* **Task brief**: Hunt for the word "treatment" across the entries below, copying each line that holds it.

Edit tracking data
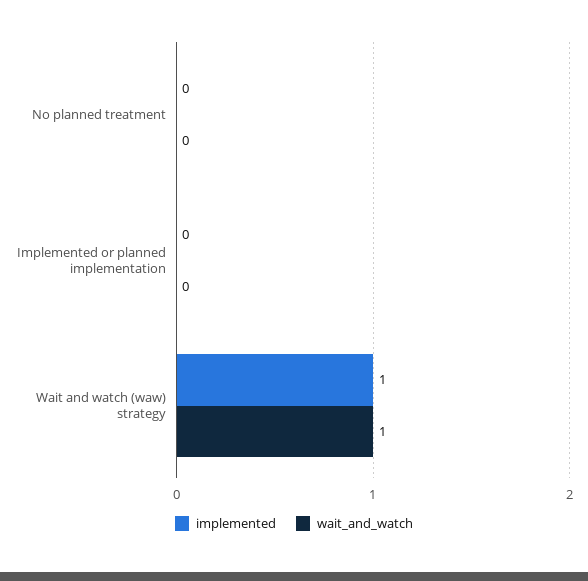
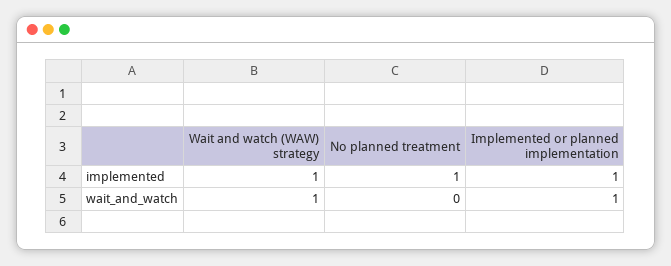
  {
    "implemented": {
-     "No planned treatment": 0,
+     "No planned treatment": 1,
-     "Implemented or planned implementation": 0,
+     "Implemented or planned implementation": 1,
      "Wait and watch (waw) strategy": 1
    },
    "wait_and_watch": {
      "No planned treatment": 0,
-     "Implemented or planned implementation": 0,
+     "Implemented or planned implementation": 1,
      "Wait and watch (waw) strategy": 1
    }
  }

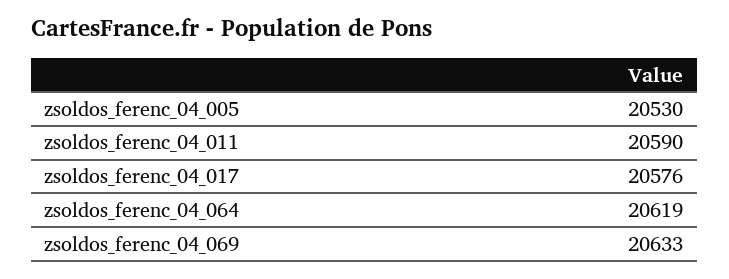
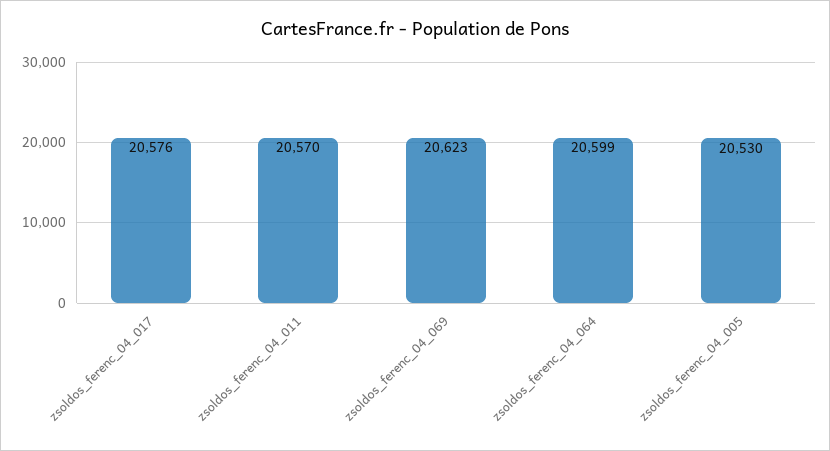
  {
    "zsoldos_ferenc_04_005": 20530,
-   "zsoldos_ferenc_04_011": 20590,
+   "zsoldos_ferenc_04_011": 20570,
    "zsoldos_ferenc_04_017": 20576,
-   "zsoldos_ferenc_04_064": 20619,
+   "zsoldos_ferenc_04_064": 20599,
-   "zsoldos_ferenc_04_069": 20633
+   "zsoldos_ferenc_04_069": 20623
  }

* **Task result**:
-     "No planned treatment": 0,
+     "No planned treatment": 1,
      "No planned treatment": 0,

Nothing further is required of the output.